PW: Bad News is the first Dortmunder book in five years. Why that long?
DW: Some years ago my agent, my editor, my wife and myself agreed that I would write about Dortmunder every third book. When writers have a continuing character, there's a great tendency to visit him too often. After a while there's not much story anymore, there's just shtick. I didn't want to do that to Dortmunder. So I decided every third book and the other two books will be something else. When it took a long time to find a novel to follow The Ax, I finally said, the hell with it, I'm just gonna write about John Dortmunder because I can always do that. So I started Bad News and was halfway through when I thought of The Hook [a standalone novel published in 2000]. I put Bad News away and only finished it after writing The Hook. So the five years was not John's fault, it was The Ax's fault.
PW: In the first line of Bad News you say, "John Dortmunder was a man on whom the sun shone only when he needed darkness." That really sums him up, doesn't it? Poor Dortmunder, he starts these scams and he thinks they're going to be so simple.
DW: Yeah, well, whenever anybody describes him as bumbling or inept, that's not the way I think of him. As you go through life you may say, well, the best that could happen is this and the worst that could happen is that. And most of us kind of go along in the middle. With John, whatever's the worst is what's going to happen. What I think of him as is dogged. He picks himself up and keeps going because what else are you gonna do?
PW: He has great ideas, but they don't always work out.
DW: In one book I quoted Damon Runyon's line, "All of life is 6 to 5 against." And I said, "John Dortmunder would kill to get those odds!"
PW: I hear that the previous Dortmunder book, What's the Worst That Could Happen?, has been made into a film.
DW: Yeah, it was shot last fall. Sometimes the casting of characters turns out to be a complete surprise to me. The first time this sort of thing happened to me was under my other name of Richard Stark. There was a movie in 1967 called Point Blank with Lee Marvin who played my guy Parker, and then there was a movie called Split in which Jim Brown played Parker, and then Jean-Luc Godard took one of the other ones and made a movie in France in which he changed everything around and turned Parker into a girl reporter. At that point, a friend of mine said, "So far Parker has been played by a white man, a black man, and a woman. I think the character lacks definition!" This time Dortmunder is played by Martin Lawrence. So now Dortmunder has been played by a few white men and one black man, and I'm looking forward to Linda Fiorentino!
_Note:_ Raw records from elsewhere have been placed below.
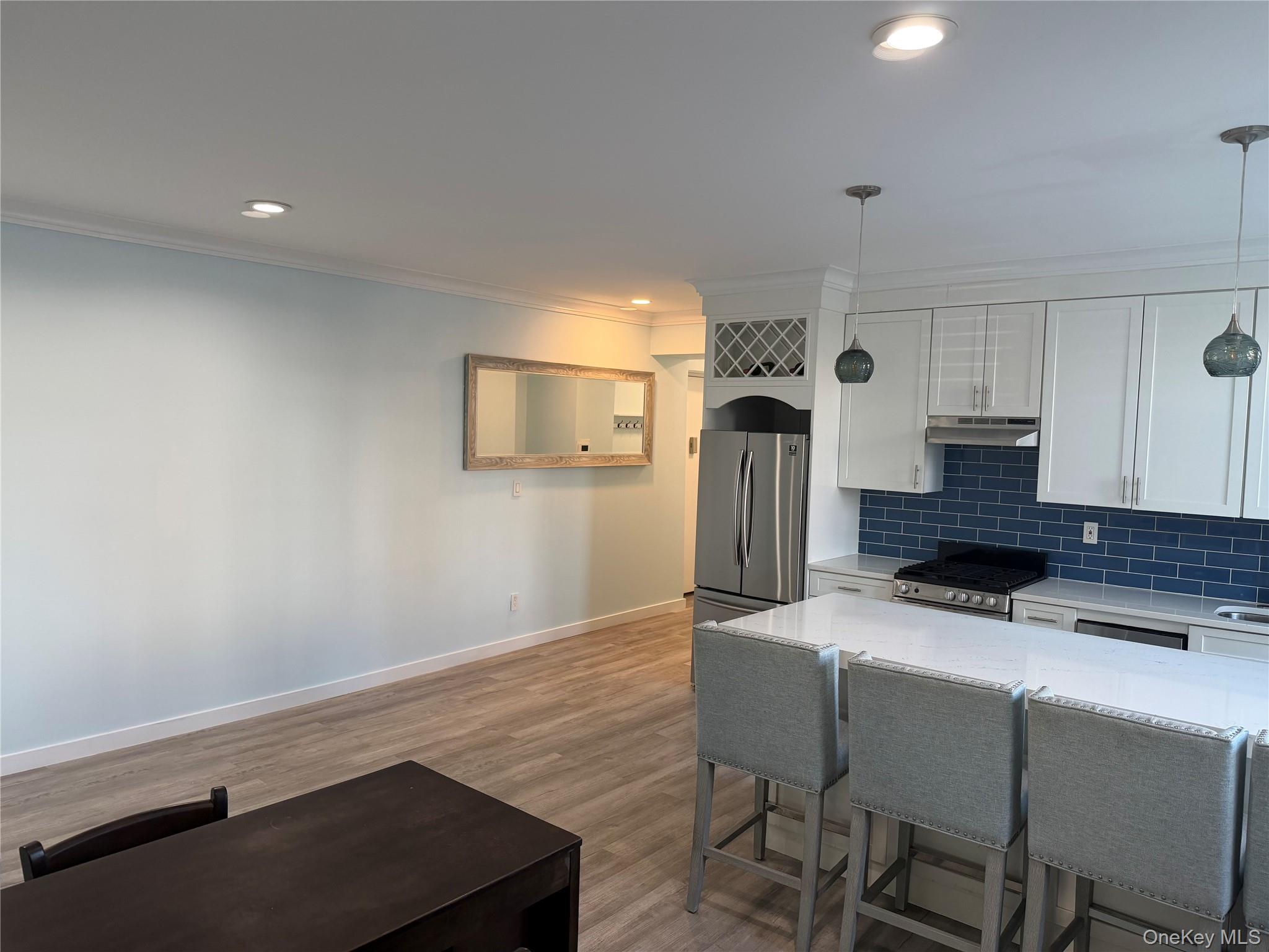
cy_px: 476
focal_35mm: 24
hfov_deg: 71.6
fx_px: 880
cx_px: 634
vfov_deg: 56.8
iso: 200
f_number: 1.78
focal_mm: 6.76
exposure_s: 1/120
PW: What are you doing next?
DW: For years, I've thought that the interface between politics and crime has always been Watergate. And I've sort of tiptoed around that thing. How could I get my kind of people involved in something like that? So what I'm doing now is writing about a guy whose world is the criminal world and getting him involved with politicians. It begins with my guy being held in a federal jail, and he's really upset because he wasn't trying to commit a federal crime. He doesn't mind state prisons, but he just doesn't like the federal thing at all. He thought that truck was full of computer chips and it turned out to be full of registered mail.